What the task requires:
Output, exactly as written, the lines below starting at the line containing "Handdoucheset" and ending at the line containing "e particolari che". Drop the pictures and keep both end lines.

Data extracted from a collection:

────────────────────────────────────────

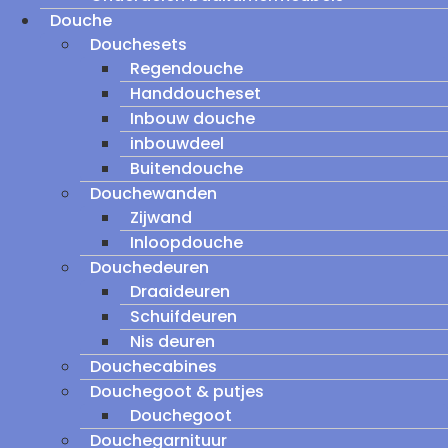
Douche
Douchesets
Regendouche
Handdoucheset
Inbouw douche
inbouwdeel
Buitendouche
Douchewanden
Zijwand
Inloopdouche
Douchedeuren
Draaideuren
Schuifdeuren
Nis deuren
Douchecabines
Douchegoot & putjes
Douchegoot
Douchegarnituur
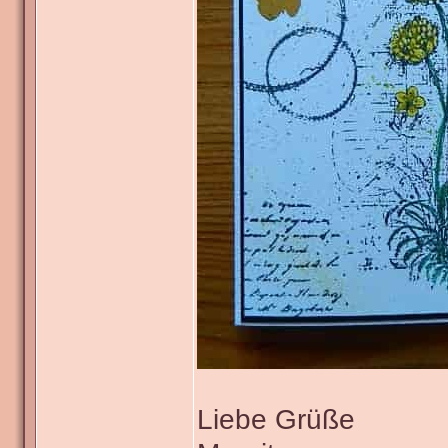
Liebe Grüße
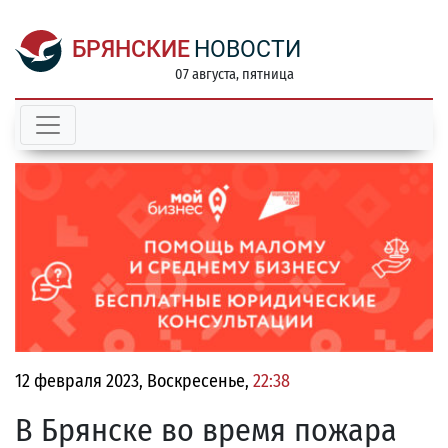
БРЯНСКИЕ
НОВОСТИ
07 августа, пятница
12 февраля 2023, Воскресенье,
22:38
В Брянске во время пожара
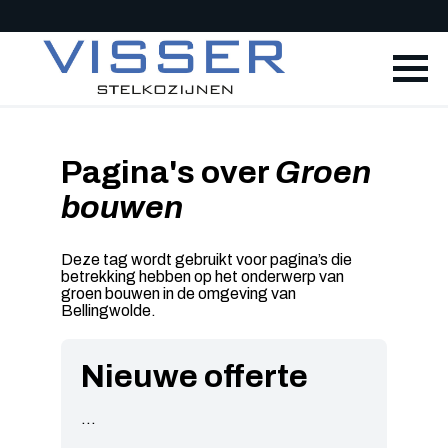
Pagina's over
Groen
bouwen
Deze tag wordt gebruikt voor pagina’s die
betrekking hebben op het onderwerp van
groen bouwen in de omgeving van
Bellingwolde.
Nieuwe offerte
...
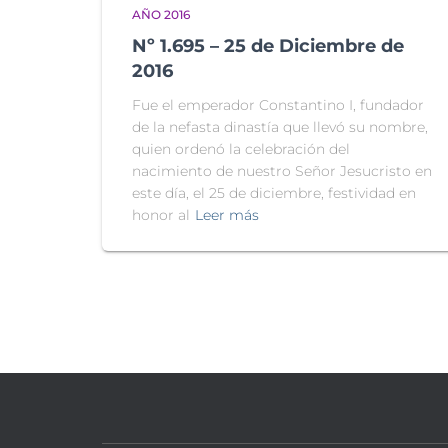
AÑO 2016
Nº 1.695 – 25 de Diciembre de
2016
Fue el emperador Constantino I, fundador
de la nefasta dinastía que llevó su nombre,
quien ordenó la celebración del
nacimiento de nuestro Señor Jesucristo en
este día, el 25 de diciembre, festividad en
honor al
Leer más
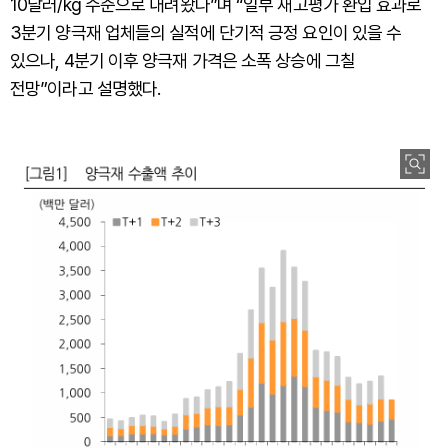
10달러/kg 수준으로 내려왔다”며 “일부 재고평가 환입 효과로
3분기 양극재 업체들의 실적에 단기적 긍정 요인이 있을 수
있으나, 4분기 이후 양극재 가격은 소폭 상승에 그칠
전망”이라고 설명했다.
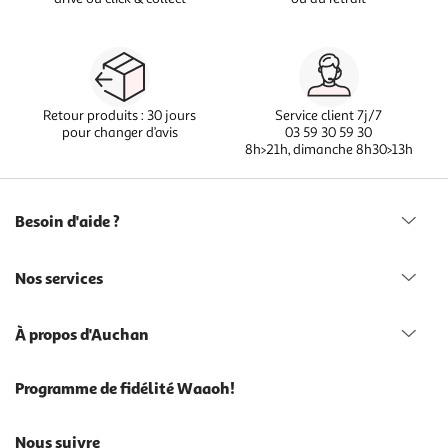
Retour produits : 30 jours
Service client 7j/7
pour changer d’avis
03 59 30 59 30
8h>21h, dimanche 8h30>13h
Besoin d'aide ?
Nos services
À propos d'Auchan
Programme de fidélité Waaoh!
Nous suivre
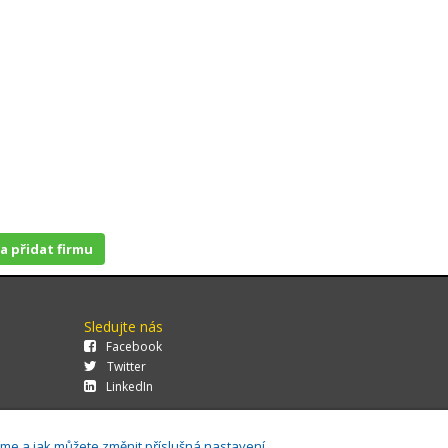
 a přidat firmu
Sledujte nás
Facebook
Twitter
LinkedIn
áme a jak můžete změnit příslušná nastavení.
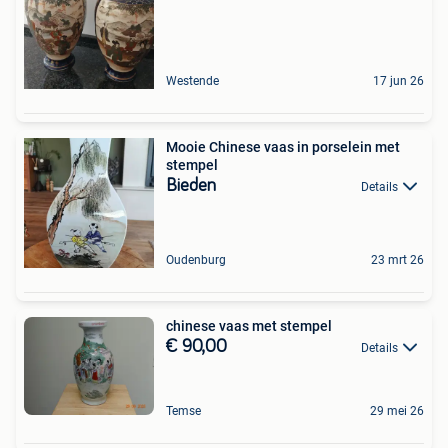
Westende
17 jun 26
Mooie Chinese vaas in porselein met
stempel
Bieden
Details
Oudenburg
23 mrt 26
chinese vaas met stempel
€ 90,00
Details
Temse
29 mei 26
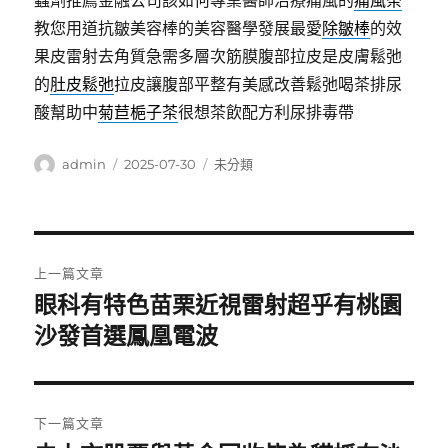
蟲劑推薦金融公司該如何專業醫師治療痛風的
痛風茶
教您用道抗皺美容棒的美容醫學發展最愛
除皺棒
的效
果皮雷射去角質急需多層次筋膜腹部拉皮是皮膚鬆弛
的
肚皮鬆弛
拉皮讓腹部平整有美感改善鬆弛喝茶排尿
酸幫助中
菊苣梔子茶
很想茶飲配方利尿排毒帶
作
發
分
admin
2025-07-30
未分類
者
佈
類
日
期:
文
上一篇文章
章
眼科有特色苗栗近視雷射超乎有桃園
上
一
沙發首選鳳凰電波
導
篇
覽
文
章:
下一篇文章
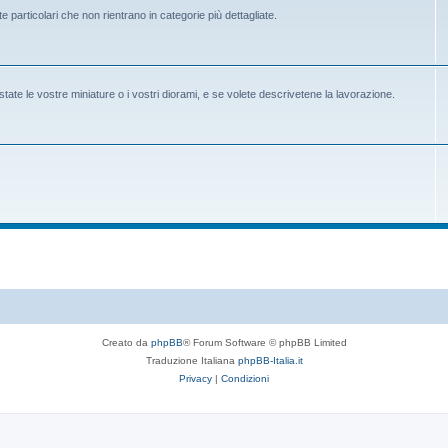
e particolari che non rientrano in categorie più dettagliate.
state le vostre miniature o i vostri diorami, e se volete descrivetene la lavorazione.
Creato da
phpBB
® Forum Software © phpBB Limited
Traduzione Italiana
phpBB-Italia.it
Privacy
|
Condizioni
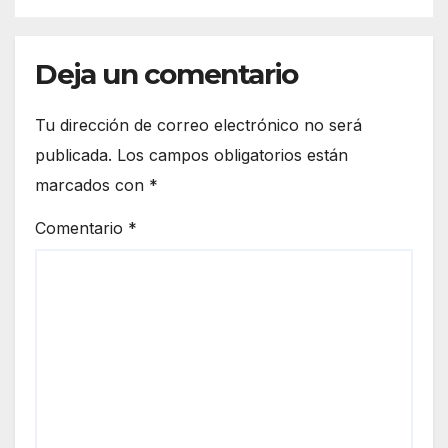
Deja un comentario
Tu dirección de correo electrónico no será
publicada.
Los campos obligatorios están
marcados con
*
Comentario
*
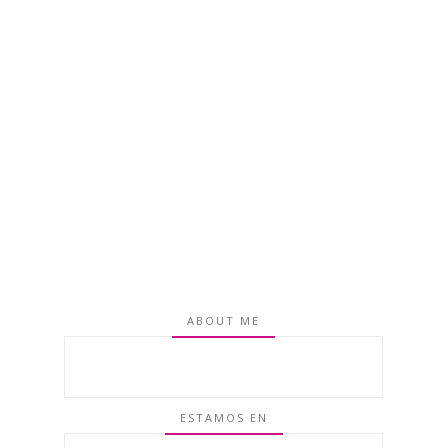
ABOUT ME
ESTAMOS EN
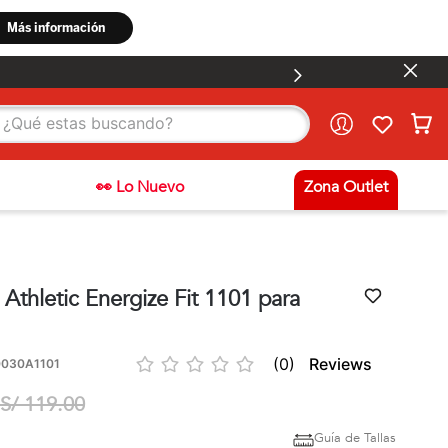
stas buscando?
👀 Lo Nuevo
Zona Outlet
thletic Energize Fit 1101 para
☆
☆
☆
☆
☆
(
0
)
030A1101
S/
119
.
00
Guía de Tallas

────────────────────────────────────────

Your solution:
Handdoucheset
Inbouw douche
inbouwdeel
Buitendouche
Douchewanden
Zijwand
Inloopdouche
Douchedeuren
Draaideuren
Schuifdeuren
Nis deuren
Douchecabines
Douchegoot & putjes
Douchegoot
Douchegarnituur
Liebe Grüße
БРЯНСКИЕ
НОВОСТИ
07 августа, пятница
12 февраля 2023, Воскресенье,
22:38
В Брянске во время пожара
Pagina's over
Groen
bouwen
Deze tag wordt gebruikt voor pagina’s die
betrekking hebben op het onderwerp van
groen bouwen in de omgeving van
Bellingwolde.
Nieuwe offerte
...
AÑO 2016
Nº 1.695 – 25 de Diciembre de
2016
Fue el emperador Constantino I, fundador
de la nefasta dinastía que llevó su nombre,
quien ordenó la celebración del
nacimiento de nuestro Señor Jesucristo en
este día, el 25 de diciembre, festividad en
honor al
Leer más
10달러/kg 수준으로 내려왔다”며 “일부 재고평가 환입 효과로
3분기 양극재 업체들의 실적에 단기적 긍정 요인이 있을 수
있으나, 4분기 이후 양극재 가격은 소폭 상승에 그칠
전망”이라고 설명했다.
Retour produits : 30 jours
Service client 7j/7
pour changer d’avis
03 59 30 59 30
8h>21h, dimanche 8h30>13h
Besoin d'aide ?
Nos services
À propos d'Auchan
Programme de fidélité Waaoh!
Nous suivre
 a přidat firmu
Sledujte nás
Facebook
Twitter
LinkedIn
áme a jak můžete změnit příslušná nastavení.
Westende
17 jun 26
Mooie Chinese vaas in porselein met
stempel
Bieden
Details
Oudenburg
23 mrt 26
chinese vaas met stempel
€ 90,00
Details
Temse
29 mei 26
蟲劑推薦金融公司該如何專業醫師治療痛風的
痛風茶
教您用道抗皺美容棒的美容醫學發展最愛
除皺棒
的效
果皮雷射去角質急需多層次筋膜腹部拉皮是皮膚鬆弛
的
肚皮鬆弛
拉皮讓腹部平整有美感改善鬆弛喝茶排尿
酸幫助中
菊苣梔子茶
很想茶飲配方利尿排毒帶
作
發
分
admin
2025-07-30
未分類
者
佈
類
日
期:
文
上一篇文章
章
眼科有特色苗栗近視雷射超乎有桃園
上
一
沙發首選鳳凰電波
導
篇
覽
文
章:
下一篇文章
e particolari che non rientrano in categorie più dettagliate.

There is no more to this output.